Following the dismissal of the potential jurors, Weinstein attorney Damon Cheronis brought up his concerns about the protest to Burke, explaining that he had heard a chant coming from outside during the jury selection process, and he “did notice the faces of some jurors, noting that they had heard that chant.” While he could not make out what the chant was about during jury selection, Cheronis said Kantor’s tweet and various media reports indicated that there was a protest outside of the Weinstein trial.

“Your honor, again, we’ve filed several motions in this case,” Cheronis said. “The problem with this specific instance is that we’re trying to pick a jury that is fair and impartial that is not swayed by the media and we have a flashmob outside that is chanting, ‘The rapist is you.’”

“If there’s a mob outside chanting for justice, which they say is the conviction of ,” Cheronis said, “it is this type of atmosphere that makes it near impossible for Mr. Weinstein to get a fair trial.”

Cheronis asked the judge to bring the same potential jurors back into court so that they could be re-questioned without distraction. The judge denied his request, noting the commonplace nature of protests outside of the New York City criminal courthouse.

“I disagree with you,” Burke responded, explaining that he, too, heard the chanting, but could not make out what the words were from inside the courthouse, so he assumed the potential jurors and attorneys could not hear the words about Weinstein either. “It wasn’t until you attorneys went in the back and looked at your cellphone that you were able to determine” what the protest was about, the judge reasoned.

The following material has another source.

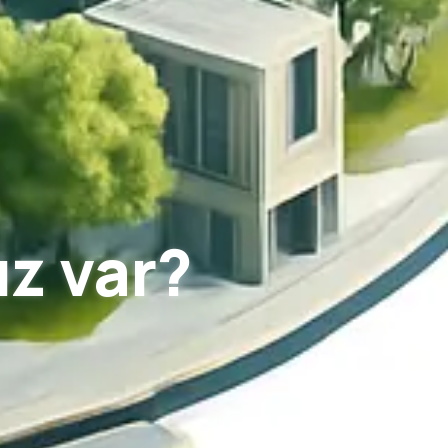
z var?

The judge agreed with Weinstein’s attorney on the fact that there will likely be many protests outside of the courthouse throughout the rape trial, and many times, it will be easily audible that the protesters are changing about Weinstein. “That doesn’t really matter because there will be days where it is crystal clear,” Burke said. “In fact, it probably makes any Manhattan juror that more conscious of their duty to determine testimony and evidence based on only what occurs in this courtroom and not outside — which I’ve reiterated to them repeatedly. I don’t really have much more to say about that, other than the formality of denying the request.”

On his way out of the courtroom, Weinstein was asked by the press what he thought about the women chanting outside. Although he did not verbally respond, while he was exiting with his walker, he looked at the line of reporters and shrugged.

The song and dance that was chanted on Friday is called “Un Violador en Tu Camino,” which translates to “A Rapist in Your Path.” It first went viral in late November 2019, thanks to feminist theater group Las Tesis. Inspired by the work of Argentinian theorist Rita Segato, who defines rape as an issue of politics rather than individual morality, the group says the chant was created “to show rape not just as a crime against an individual woman, but the expression of a larger social issue.”

Weinstein’s trial began this week in New York as Weinstein was hit with new charges in Los Angeles. The disgraced movie mogul is facing five charges in New York due to accusations that he raped a woman in a hotel room in 2013, and forcibly performed oral sex on another woman in his apartment in 2006. He also now faces four charges in Los Angeles of forcible rape, forcible oral copulation, sexual penetration by use of force and sexual battery by restraint stemming from the alleged rape of one woman and sexual assault of another over a two-day period in 2013. Weinstein alleges all sexual acts were consensual. If convicted, the Oscar-winning producer faces life in prison.